TEXT BLOCK:
-----
Figure 1. Network structure diagram of HRRSODN.

Figure 1. Network structure diagram of HRRSODN.

The C3 module is an improvement associated with HRRSODN and is used to replace the ELAN-H module to improve the feature extraction capability of the network and strengthen its integration with spatial relationships. The C3 module was selected mainly because it performs cross-layer connections and can synthesize spatial information at different levels. The ELAN module only combines single-layer features, and the spatial information is relatively limited. It fuses features of different step sizes and can obtain multi-scale spatial information, which is beneficial for detecting targets of different sizes. It uses global connections, does not focus on the local area, and can obtain richer and more complete spatial structure information. The combination of the C3 module and spatial information was found to achieve excellent results in the case of YOLOv5; therefore, we reused this module for YOLOv7.

With the introduction of the Rloss module, the network incorporates the spatial relationships during training. It not only focuses on the position accuracy of the target frame but also comprehensively considers the environment and contextual information around the target frame. This enables the network to pay more attention to targets near roads, thereby effectively addressing detection problems in specific target scenarios such as roads and gas stations.

The addition of the CA module substantially enhanced the entire network. It is located in the back part of the network and is used to extract advanced features; this is crucial to the success of the target detection task. Further, the attention weights learned in the X and Y directions are combined with the spatial attention weights extracted from the spatial relationship. This strengthens the model’s focus on the target position and leads to a better understanding and processing of the input features, thus improving the model performance. The resulting advantages include improved detection effect of small targets; reduced the amount of calculation; better integrated feature maps of different scales; and negligible effect on real-time performance.
-----
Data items
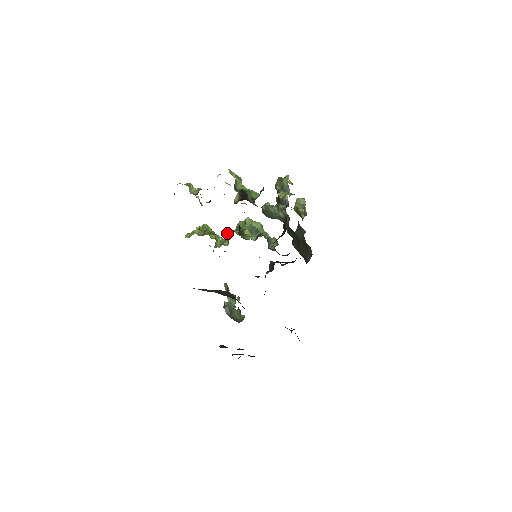
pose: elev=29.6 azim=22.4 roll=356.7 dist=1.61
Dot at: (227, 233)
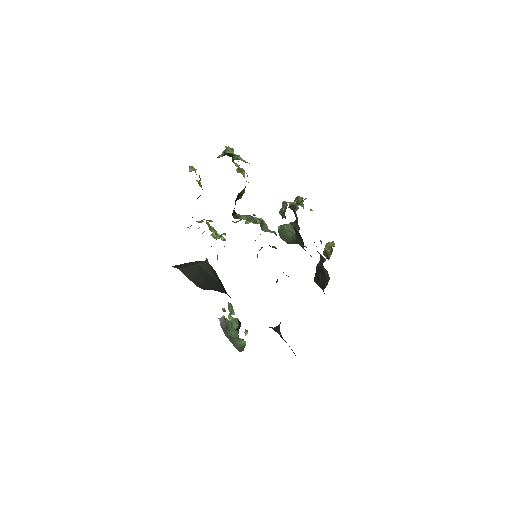
Dot at: occluded
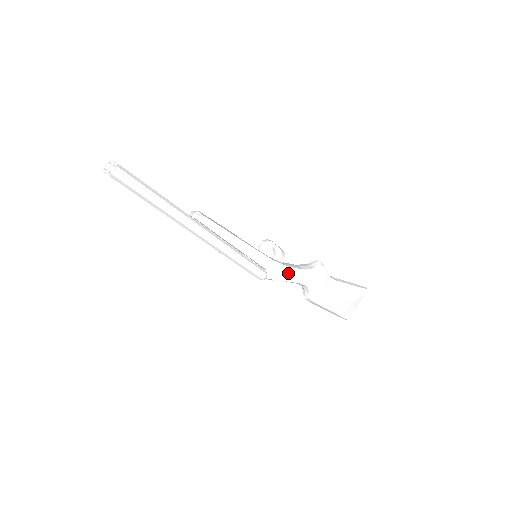
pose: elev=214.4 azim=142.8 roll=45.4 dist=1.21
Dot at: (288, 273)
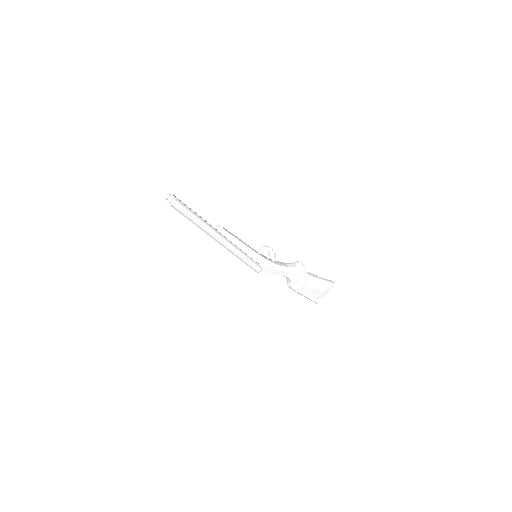
Dot at: (277, 269)
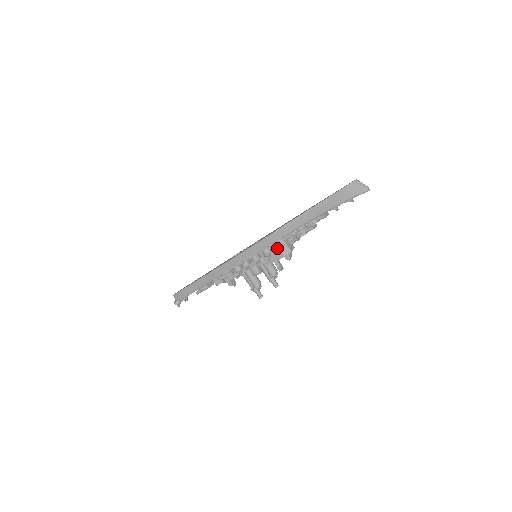
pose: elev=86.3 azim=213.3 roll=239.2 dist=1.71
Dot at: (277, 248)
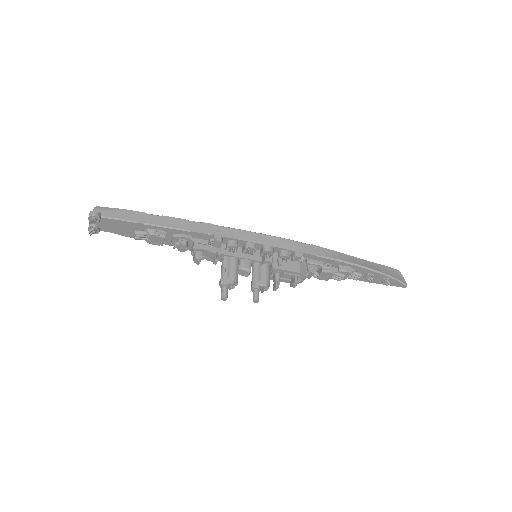
Dot at: (296, 262)
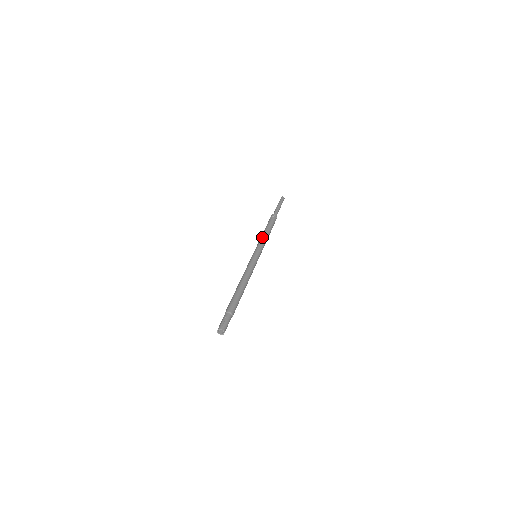
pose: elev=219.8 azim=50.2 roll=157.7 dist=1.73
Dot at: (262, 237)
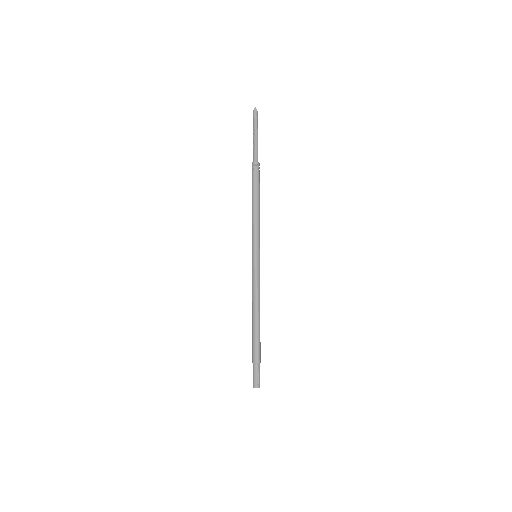
Dot at: (257, 221)
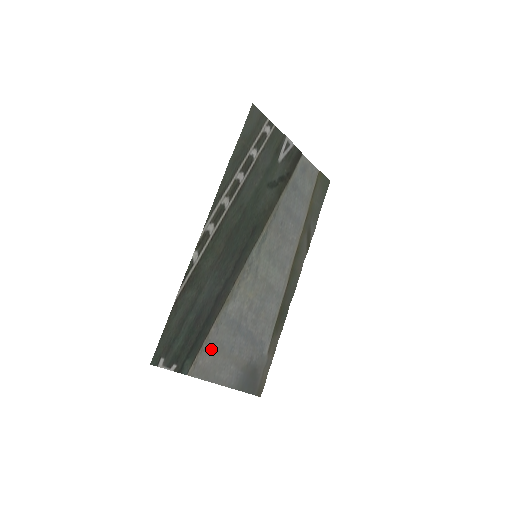
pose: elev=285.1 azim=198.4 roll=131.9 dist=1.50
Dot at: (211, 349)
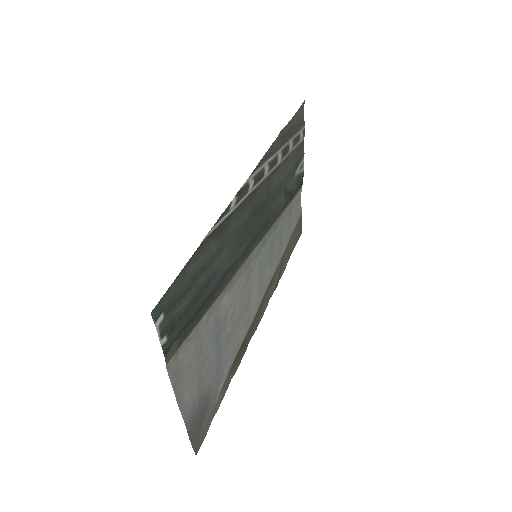
Dot at: (194, 344)
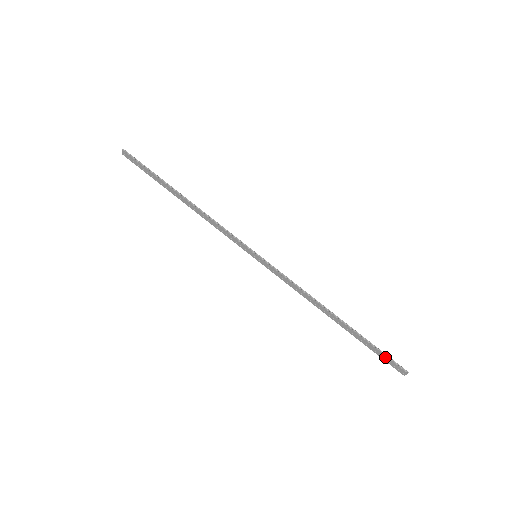
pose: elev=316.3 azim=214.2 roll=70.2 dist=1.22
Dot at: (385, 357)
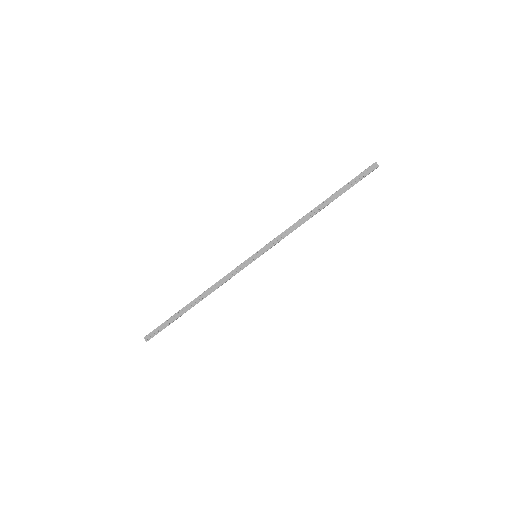
Dot at: (359, 176)
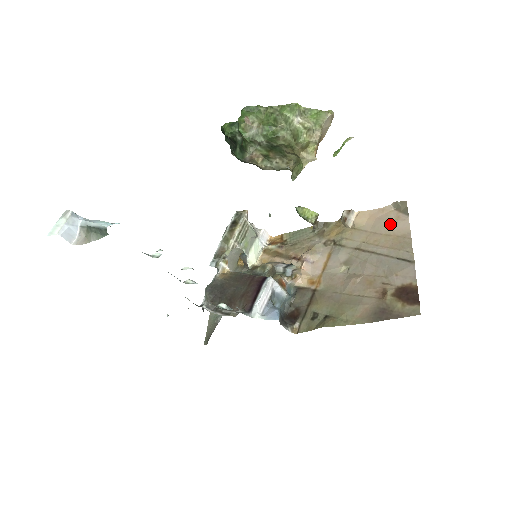
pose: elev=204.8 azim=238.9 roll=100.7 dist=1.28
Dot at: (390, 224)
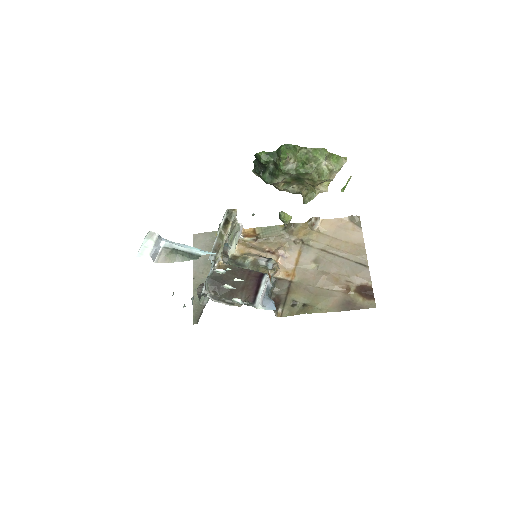
Dot at: (348, 233)
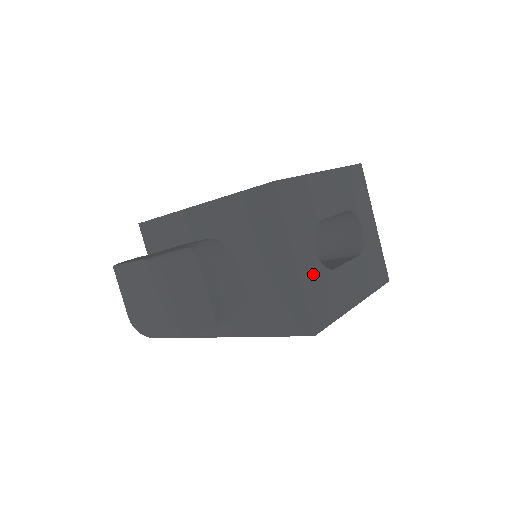
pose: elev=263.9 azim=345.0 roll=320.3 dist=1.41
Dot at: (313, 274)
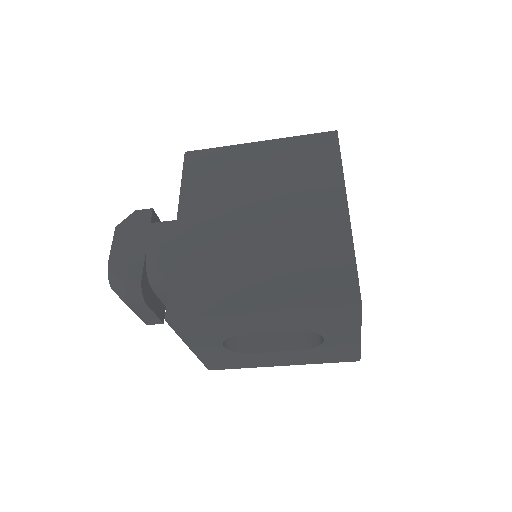
Dot at: (215, 353)
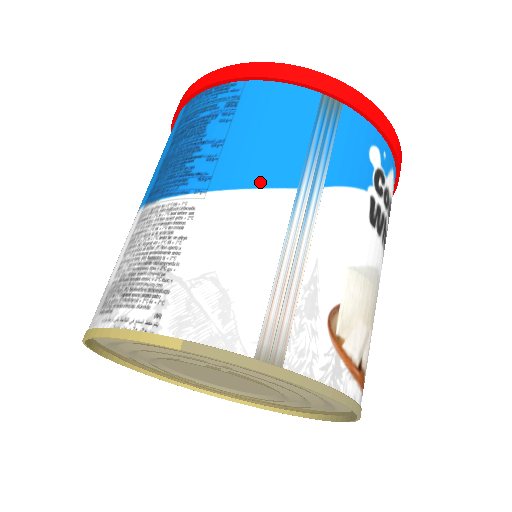
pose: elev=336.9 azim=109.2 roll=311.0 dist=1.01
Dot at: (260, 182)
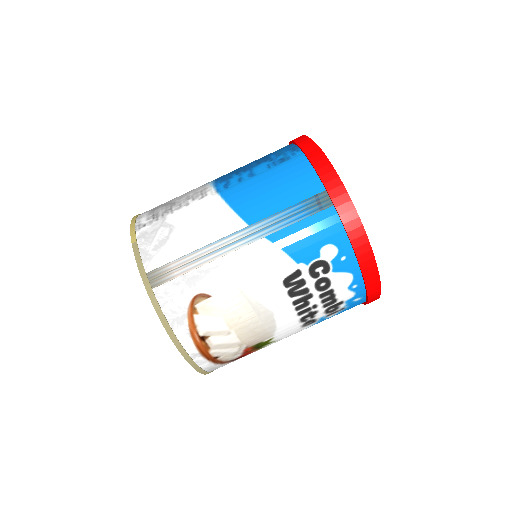
Dot at: (237, 207)
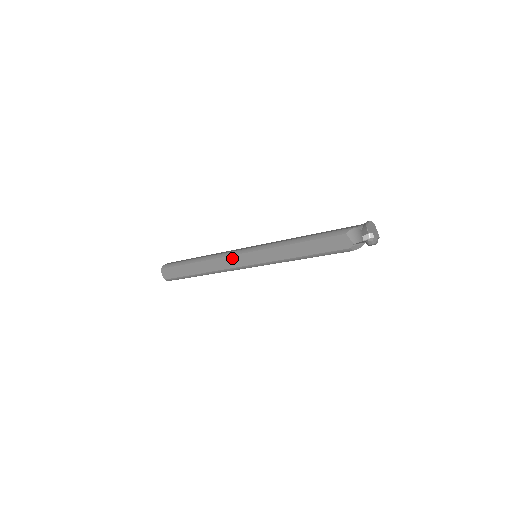
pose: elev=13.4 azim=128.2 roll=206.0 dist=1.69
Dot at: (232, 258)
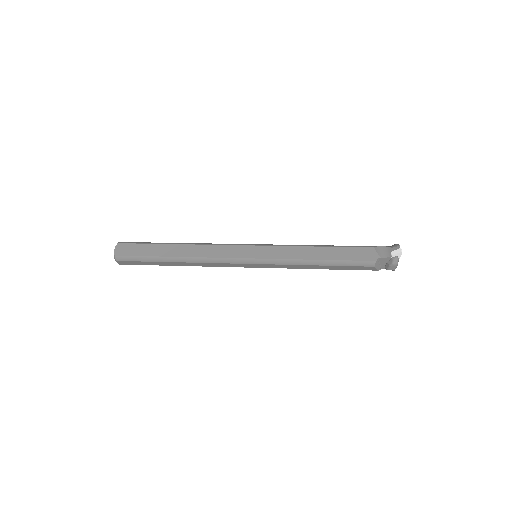
Dot at: (230, 247)
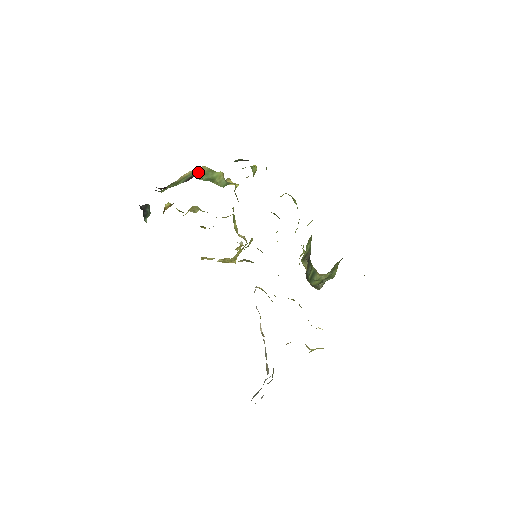
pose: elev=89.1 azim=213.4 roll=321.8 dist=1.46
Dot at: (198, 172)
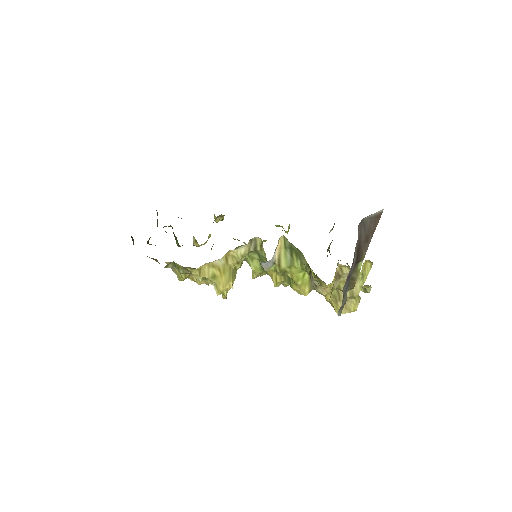
Dot at: occluded
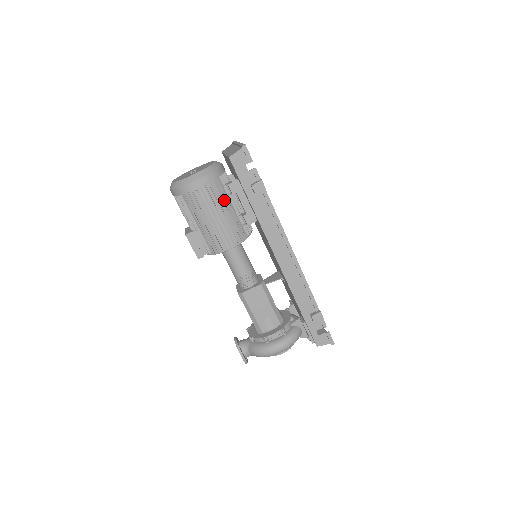
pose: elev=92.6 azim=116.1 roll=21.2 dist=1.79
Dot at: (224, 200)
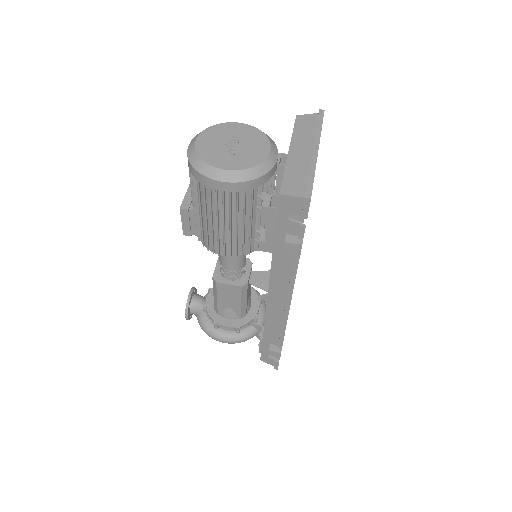
Dot at: (247, 212)
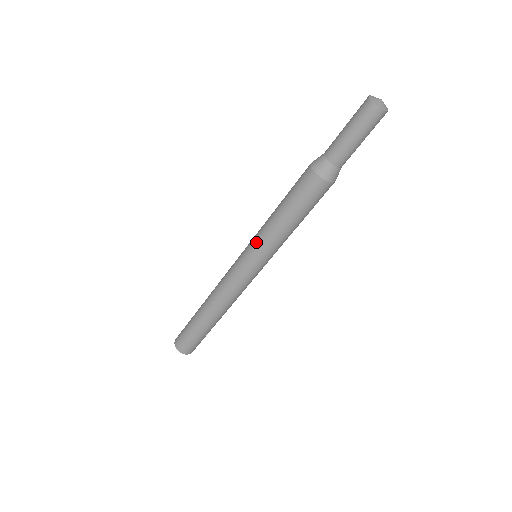
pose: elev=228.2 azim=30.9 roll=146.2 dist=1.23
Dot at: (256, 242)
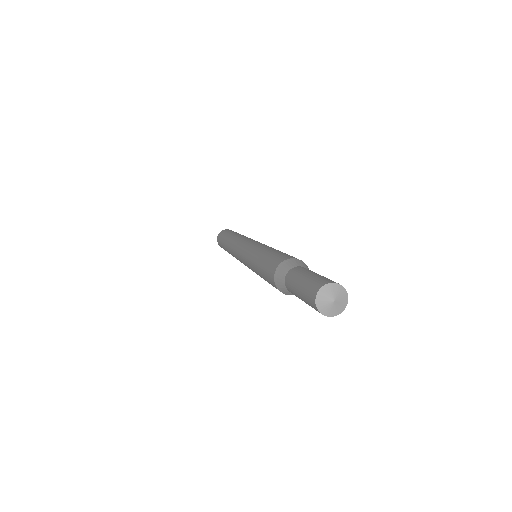
Dot at: occluded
-----
INSTRUCTIONS:
1) According to the HRRSODN passage, why was the C3 module chosen to replace the ELAN-H module? Answer in one to three sentences.
2) Extend the HRRSODN passage, beginning after its final sentence.

WRITTEN ANSWERS:
1) The C3 module was chosen mainly because it performs cross-layer connections and can synthesize spatial information at different levels. The ELAN module only combines single-layer features, so its spatial information is relatively limited. The C3 module's combination with spatial information had also achieved excellent results in YOLOv5, so it was reused for YOLOv7.

2)
The specific module analysis is detailed in Sections 3.1 and 3.2.

3.2. Coordinate attention feature optimization

In image processing, spatial relations refer to the positional and spatial layout relations between different pixels in an image, including the distance, relative position, and arrangement between pixels. These relations entail a wealth of information in image processing tasks, which can help us understand the relative positions, size relationships and layout structures between objects in an image.

The CA mechanism is a variant of the attention mechanism used in image processing for target detection tasks. It enhances the performance of target detection by introducing coordinate information to enhance attention to distinct locations in an image. In the target detection task, the mechanism assigns a coordinate encoding to each image position and splices it with features from the attention-computation to enhance the representation of positional relationships. This allows the network to attend to the locations in the image that are relevant to the target, improving the accuracy of target detection. The CA mechanism is particularly useful in lightweight target detection networks as it provides effective location awareness while maintaining efficient network performance.

Although the CA mechanism has many advantages in target detection tasks, there are some potential limitations. First, it may lack a certain amount of semantic information because it focuses primarily on coordinate or positional information in the image while ignoring the importance of semantic structure. Second, the CA mechanism may not have the ability to perceive image regions, which may lead to ignoring relevant information within the region, thus affecting the accuracy of detection. Finally, the mechanism is not sufficiently adaptable to image transformations and may exhibit instability when dealing with geometrically transformed images such as rotation, scaling, or translation.

To overcome the potential limitations of the CA mechanism, the introduction of spatial relations can be a useful option. Spatial relations refer to the relative positions and geometric relationships between objects, which can provide more semantic information, enhance the perception of image regions, and improve the model’s adaptability to image transformations for target detection tasks.

First, by introducing spatial relations, the target detection model can better understand the semantic structure between targets. The model can better understand the arrangement and organization of objects in a scene by learning the relative positions of objects, such as ‘above’, ‘below’, ‘left’, and ‘right’, and other relationships to better understand the arrangement and organization of objects in the scene. This semantic information can help the model to predict the presence and location of the target more accurately, thus improving the detection accuracy.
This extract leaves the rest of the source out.